PAGE:
# Leaving the Puritanboard...For Now



## SolamVeritatem (Aug 4, 2015)

Good Evening Everyone.

I'm not sure how many would miss my presence, or if this message is even posted in the correct forum, but I just thought I would send a note to say that I am officially leaving the Puritanboard for a while. I say for a while, because perhaps sometime in the future I will return and once again interact on this fine forum with you. I do not, however, anticipate that it will be anytime soon. 

My time on this board has been a real blessing, and I do not want anyone to think that I am no longer Reformed, confessional or Presbyterian. Far from it. I am more certain now than ever that I will hold those convictions until I cease from this life (and beyond). The knowledge and spiritual wisdom gained from this board and the interactions have served as one of the catalysts, by God's grace, that has solidified my current theological position. So I just want to say thanks to everyone who is a member and regular poster on this site. 

There are reasons for my departure, which I won't go into right now in a public fashion, but if anyone would like to converse offline, or if you happen to be in my area (or I'm in yours), and you'd like to fellowship do coffee/lunch/dinner/beer or whatever, please feel free to PM me your contact information as long as my account is active and not cancelled in any way. I will certainly stop in every now and again and check both my PMs and the discussions, but it will not be very often so I will get back to you as soon as I can. In the event that my account does go inactive or I just don't get your PM for some reason, the name and location of the church at which I worship is in my signature, and the elders or staff there should be able to get a hold of me. Their website is http://cityofhopechurch.net/

I pray God's blessings upon all of you, and leave you a very familiar benediction:

"The Lord bless you and keep you;the Lord make his face to shine upon you and be gracious to you; the Lord lift up his countenance upon you and give you peace." (Numbers 6:24-26, ESV)

Grace and Peace Till We Meet Again, 

Craig J. Carlton


----------



## py3ak (Aug 4, 2015)

Blessings to you, Craig!


----------



## VictorBravo (Aug 4, 2015)

Yes, blessings, Craig. God willing we indeed will meet.


----------



## psycheives (Aug 5, 2015)

Awww... will miss you brother!  Hope you are well and please know we DO remember you and appreciate you!!!


----------



## SolaScriptura (Aug 5, 2015)

Bye!


----------



## DMcFadden (Aug 5, 2015)

God bless you on your journey.


----------



## GulfCoast Presbyterian (Aug 5, 2015)

Be safe and return again soon!


----------

RECORD LIST:
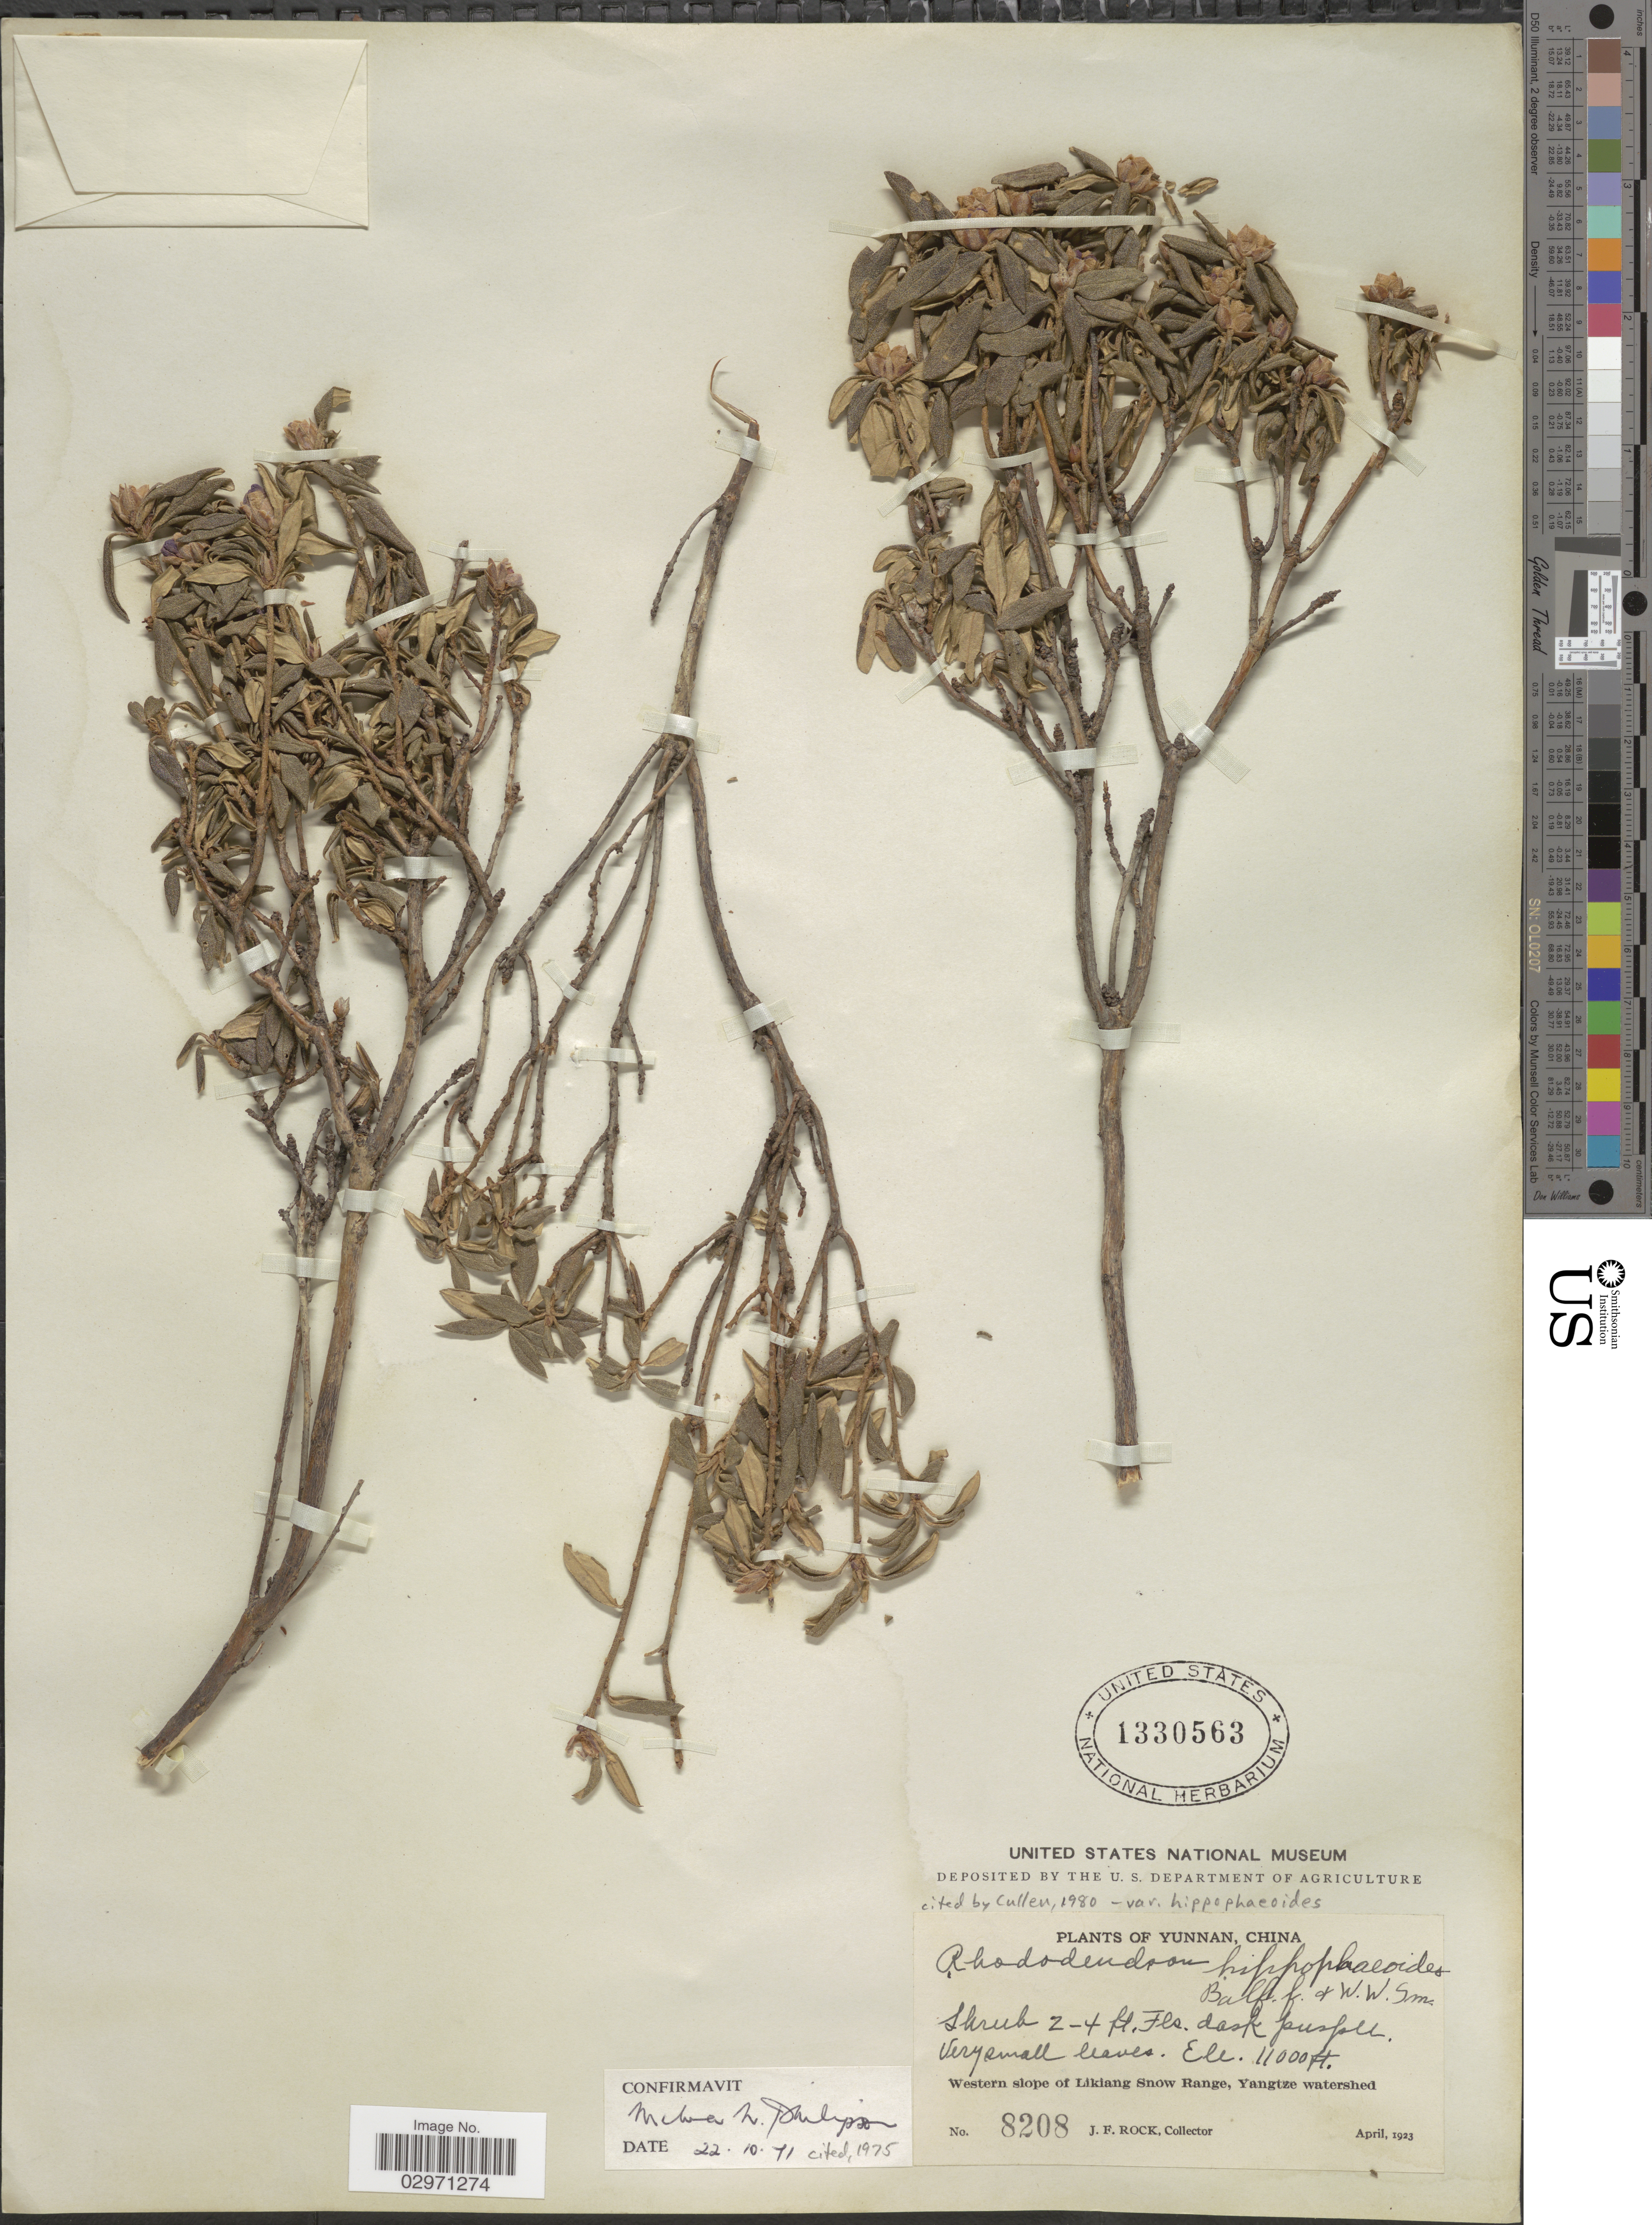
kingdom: Plantae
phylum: Tracheophyta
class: Magnoliopsida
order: Ericales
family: Ericaceae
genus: Rhododendron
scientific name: Rhododendron hippophaeoides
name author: Balf. f. & W.W. Sm.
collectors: J. Rock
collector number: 8208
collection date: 1923-04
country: China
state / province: Yunnan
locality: Western slope of Likiang Snow Range, Yangtze watershed.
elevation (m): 3353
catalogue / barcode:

THE PROBLEM: In the forum thread, list the usernames of everyone who posted a reply after SolamVeritatem's opening message. These records were taken from a source separate from the forum thread.

IN RESPONSE: py3ak, VictorBravo, psycheives, SolaScriptura, DMcFadden, GulfCoast Presbyterian